**WHAT THE EXERCISE ASKS**
Collect every line in the items below that contains the string "Nationaal".
*** Opening of INPUT ***
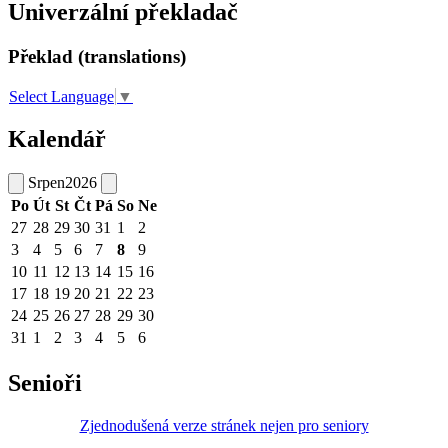
Univerzální překladač
Překlad (translations)
Select Language
▼
Kalendář
Srpen
2026
Po
Út
St
Čt
Pá
So
Ne
27
28
29
30
31
1
2
3
4
5
6
7
8
9
10
11
12
13
14
15
16
17
18
19
20
21
22
23
24
25
26
27
28
29
30
31
1
2
3
4
5
6
Senioři
Zjednodušená verze stránek nejen pro seniory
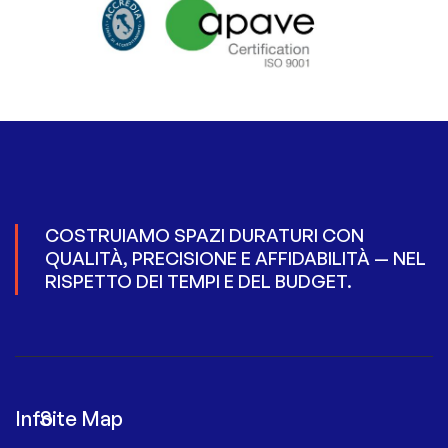
COSTRUIAMO SPAZI DURATURI CON
QUALITÀ, PRECISIONE E AFFIDABILITÀ — NEL
RISPETTO DEI TEMPI E DEL BUDGET.
Info
Site Map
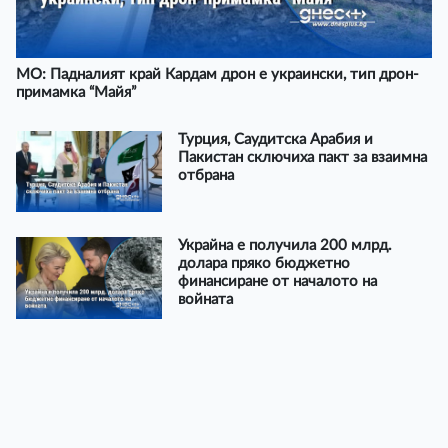
МО: Падналият край Кардам дрон е украински, тип дрон-
примамка “Майя”
Турция, Саудитска Арабия и
Пакистан сключиха пакт за взаимна
отбрана
Украйна е получила 200 млрд.
долара пряко бюджетно
финансиране от началото на
войната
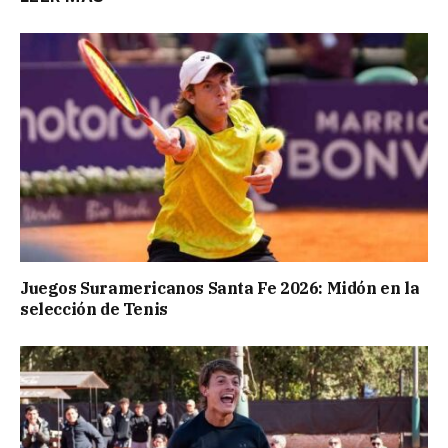
Juegos Suramericanos Santa Fe 2026: Midón en la
selección de Tenis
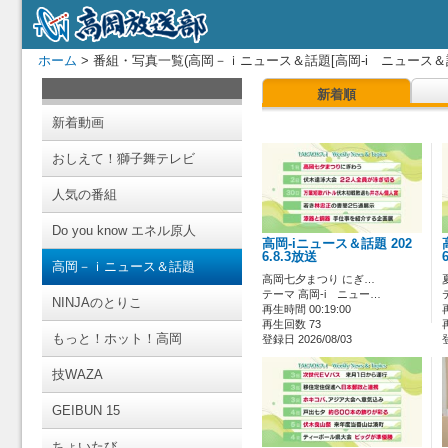
ホーム
> 番組・写真一覧(高岡－ｉニュース＆話題[高岡-i ニュース＆話
新着順
新着動画
おしえて！獅子舞テレビ
人気の番組
Do you know エネル原人
高岡-iニュース＆話題 202
6.8.3放送
高岡－ｉニュース＆話題
高岡七夕まつり にぎ…
テーマ 高岡-i ニュー…
NINJAのとりこ
再生時間 00:19:00
再生回数 73
もっと！ホット！高岡
登録日 2026/08/03
技WAZA
GEIBUN 15
ちょいたび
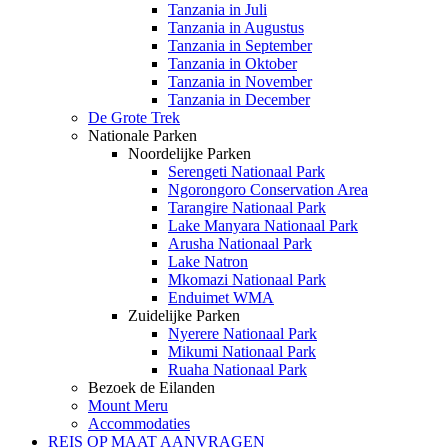
Tanzania in Juli
Tanzania in Augustus
Tanzania in September
Tanzania in Oktober
Tanzania in November
Tanzania in December
De Grote Trek
Nationale Parken
Noordelijke Parken
Serengeti Nationaal Park
Ngorongoro Conservation Area
Tarangire Nationaal Park
Lake Manyara Nationaal Park
Arusha Nationaal Park
Lake Natron
Mkomazi Nationaal Park
Enduimet WMA
Zuidelijke Parken
Nyerere Nationaal Park
Mikumi Nationaal Park
Ruaha Nationaal Park
Bezoek de Eilanden
Mount Meru
Accommodaties
REIS OP MAAT AANVRAGEN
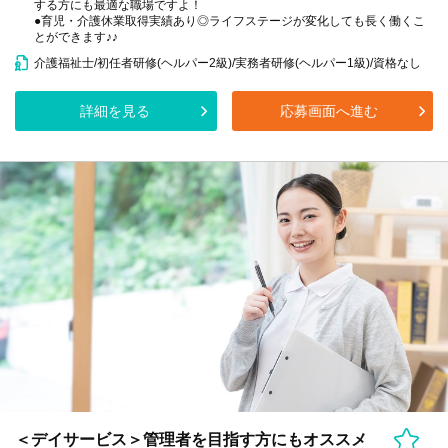
する方にも最適な職場ですよ！
●育児・介護休業取得実績あり◎ライフステージが変化しても長く働くこ
とができます♪♪
介護福祉士/初任者研修(ヘルパー2級)/実務者研修(ヘルパー1級)/資格なし
詳細を見る
応募画面へ進む
＜デイサービス＞管理者を目指す方にもオススメ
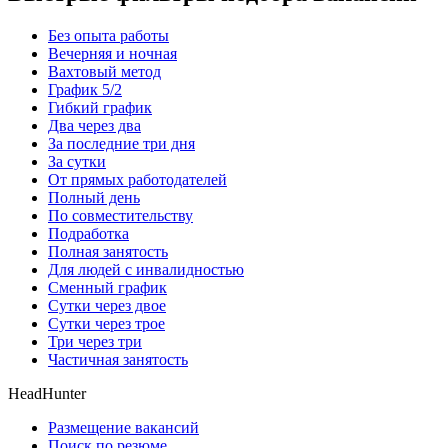
Без опыта работы
Вечерняя и ночная
Вахтовый метод
График 5/2
Гибкий график
Два через два
За последние три дня
За сутки
От прямых работодателей
Полный день
По совместительству
Подработка
Полная занятость
Для людей с инвалидностью
Сменный график
Сутки через двое
Сутки через трое
Три через три
Частичная занятость
HeadHunter
Размещение вакансий
Поиск по резюме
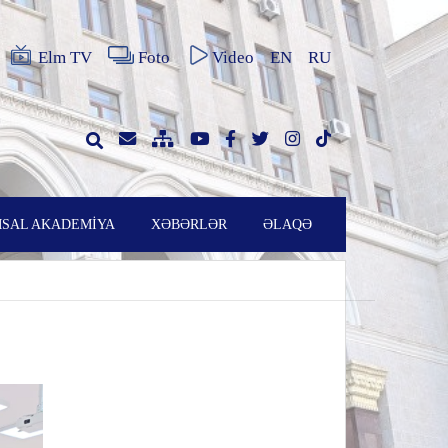
Elm TV
Foto
Video
EN
RU
SAL AKADEMİYA
XƏBƏRLƏR
ƏLAQƏ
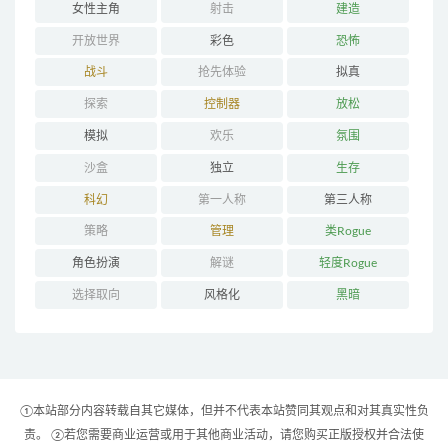
女性主角
射击
建造
开放世界
彩色
恐怖
战斗
抢先体验
拟真
探索
控制器
放松
模拟
欢乐
氛围
沙盒
独立
生存
科幻
第一人称
第三人称
策略
管理
类Rogue
角色扮演
解谜
轻度Rogue
选择取向
风格化
黑暗
①本站部分内容转载自其它媒体，但并不代表本站赞同其观点和对其真实性负
责。 ②若您需要商业运营或用于其他商业活动，请您购买正版授权并合法使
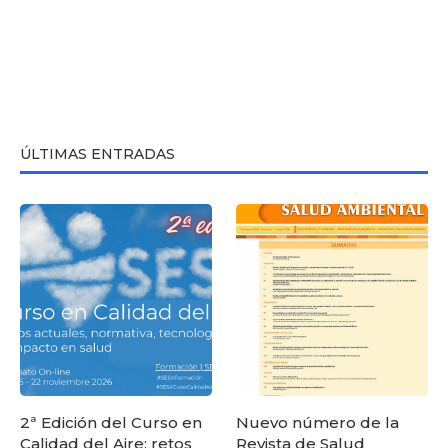
ÚLTIMAS ENTRADAS
2ª Edición del Curso en
Nuevo número de la
Calidad del Aire: retos
Revista de Salud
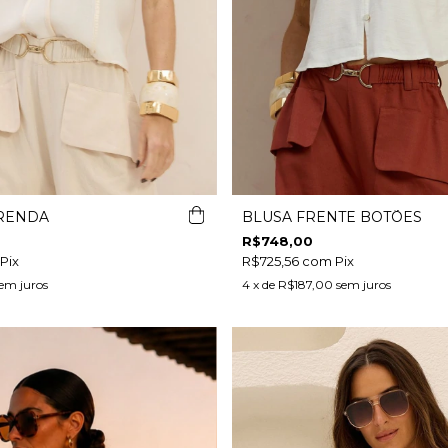
 RENDA
BLUSA FRENTE BOTÕES
R$748,00
Pix
R$725,56
com
Pix
em juros
4
x de
R$187,00
sem juros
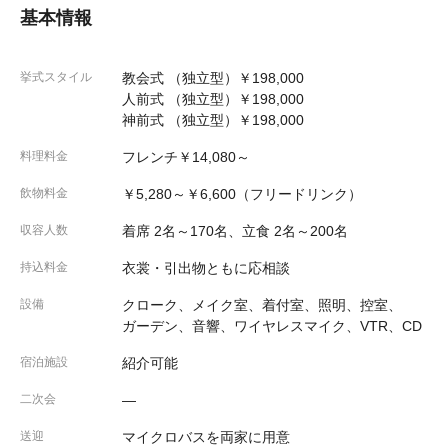
基本情報
挙式スタイル
教会式 （独立型）￥198,000
人前式 （独立型）￥198,000
神前式 （独立型）￥198,000
料理料金
フレンチ￥14,080～
飲物料金
￥5,280～￥6,600（フリードリンク）
収容人数
着席 2名～170名、立食 2名～200名
持込料金
衣裳・引出物ともに応相談
設備
クローク、メイク室、着付室、照明、控室、
ガーデン、音響、ワイヤレスマイク、VTR、CD
宿泊施設
紹介可能
二次会
―
送迎
マイクロバスを両家に用意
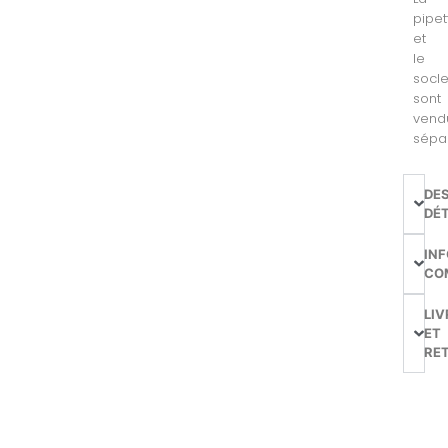
pipet
et
le
socl
sont
vend
sépa
DE
DÉT
IN
CO
LIV
ET
RE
*** Close of INPUT ***
**SOLUTION**
Serengeti Nationaal Park
Tarangire Nationaal Park
Lake Manyara Nationaal Park
Arusha Nationaal Park
Mkomazi Nationaal Park
Nyerere Nationaal Park
Mikumi Nationaal Park
Ruaha Nationaal Park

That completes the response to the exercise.